Article Abstract

Bronchoscopic lung volume reduction with endobronchial valves for heterogeneous emphysema: long-term results

Authors: Alfonso Fiorelli, Carlo Santoriello, Alberto De Felice, Francesco Ferrigno, Annalisa Carlucci, Emanuele De Ruberto, Rossella Mastromarino, Lisa Occhiati, Gaetana Messina, Elena Santoriello, Giovanni Vicidomini, Mario Polverino, Mario Santini

Abstract

Background: Bronchoscopic lung volume reduction (BLVR) with implant of one-way endobronchial valves (EBV) is a feasible treatment for management of heterogeneous emphysema (HE) with clinical benefits in the early follow-up. We aimed to evaluate the long-terms results and safety of this procedure in a consecutive series of patients with HE.
Methods: It was a retrospective single center study including all consecutive patients with HE undergoing EBV treatment and completing at least 5 years of long-term follow-up.

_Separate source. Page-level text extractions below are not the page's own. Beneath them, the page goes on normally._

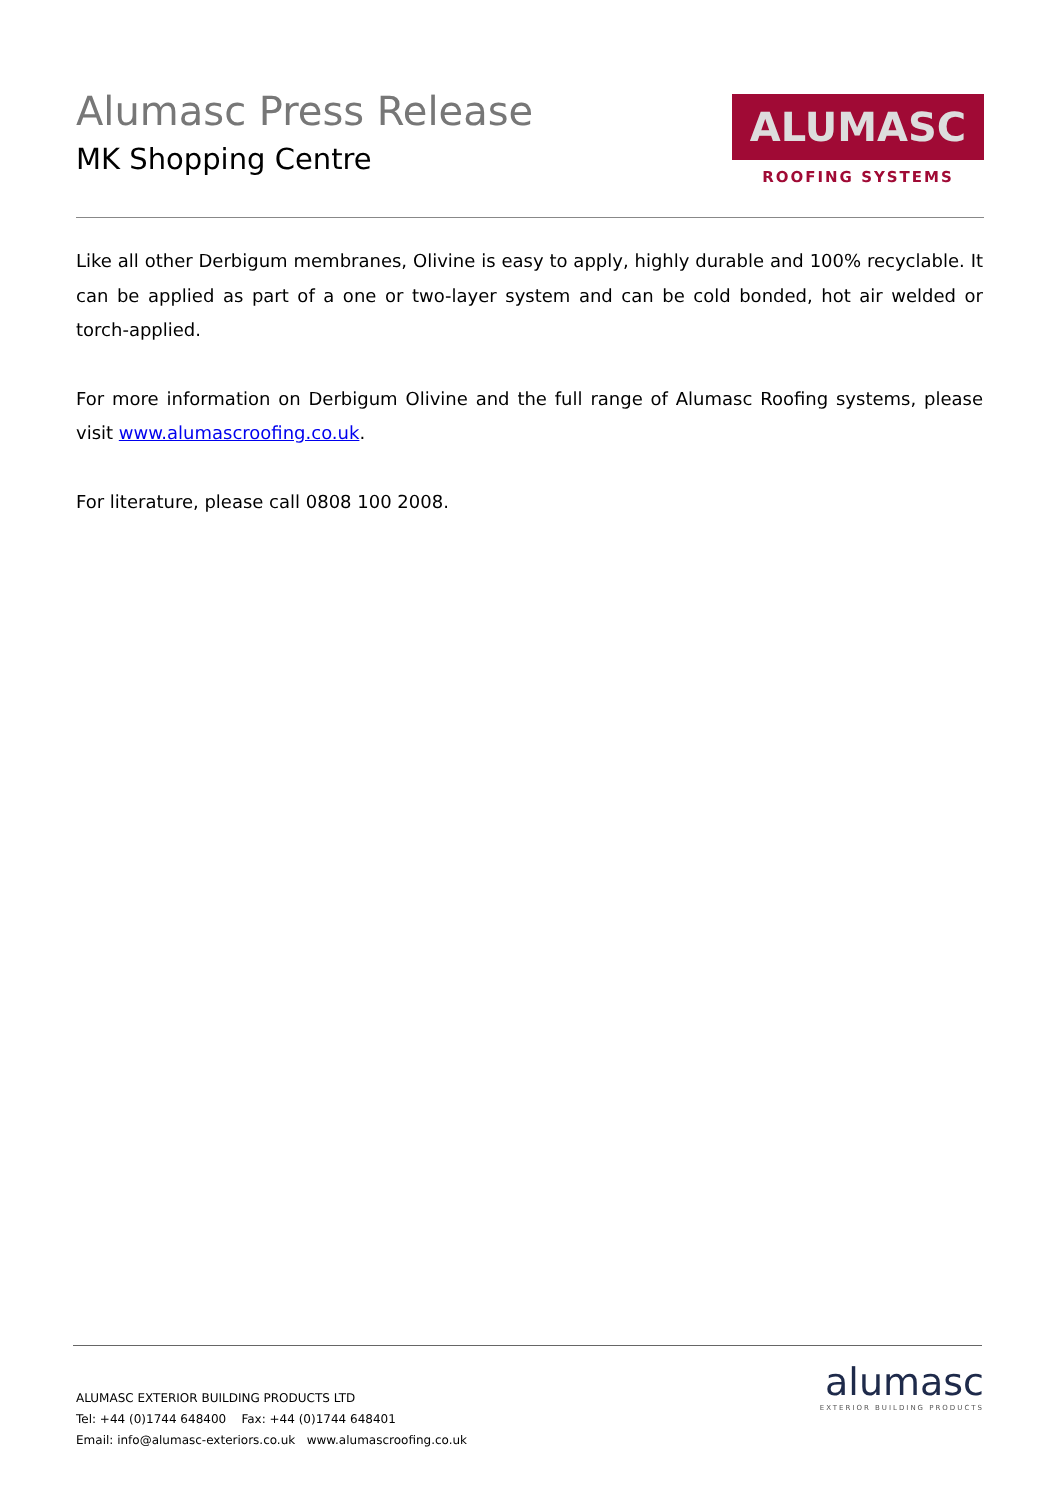Alumasc Press Release
MK Shopping Centre
ALUMASC
ROOFING SYSTEMS
Like all other Derbigum membranes, Olivine is easy to apply, highly durable and 100% recyclable. It can be applied as part of a one or two-layer system and can be cold bonded, hot air welded or torch-applied.
For more information on Derbigum Olivine and the full range of Alumasc Roofing systems, please visit www.alumascroofing.co.uk.
For literature, please call 0808 100 2008.
ALUMASC EXTERIOR BUILDING PRODUCTS LTD
Tel: +44 (0)1744 648400 Fax: +44 (0)1744 648401
Email: info@alumasc-exteriors.co.uk www.alumascroofing.co.uk
alumasc
EXTERIOR BUILDING PRODUCTS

Patients were splitted into Collapse and No-Collapse Group if a lobar collapse or not were obtained after valves implant. The difference of functional data and quality of life (QoL) before and after the procedure (measured at 3, 6, 9, 12 months from the valve implantation, and then annually up to a maximum of 5 years) were statistically evaluated to show the long-term benefits of the procedure (primary endpoint). Yet, morbidity, mortality and survival rates were also recorded to show the safe of the treatment (secondary endpoint).
Results: Thirty-three patients were included in the study. Of these, three patients underwent a bilateral treatment. Collapse Group patients (n=27) presented a significant improvement in FEV1% (+17%; P=0.001); in FVC% (+18%; P=0.002); in RV% (−39%; P=0.003); in 6MWT (P=0.001) and in SGRQ (P=0.001) in the early 12 months of follow-up and no significant decline was seen later. Conversely, No-Collapse Group (n=9) did not have significant benefits. No major complications and death related to the procedure were observed. The 1-,2-,3-,4- and 5-year survival rates were 100%, 90%, 78%, 71% and 71%, respectively. Collapse Group had a better survival than No-Collapse Group (45 vs. 24 months; P=0.001).
Conclusions: Our study confirmed that the lobar collapse is the key success of EBV treatment and the early improvements of respiratory function could be maintained up to five years from the valves implant.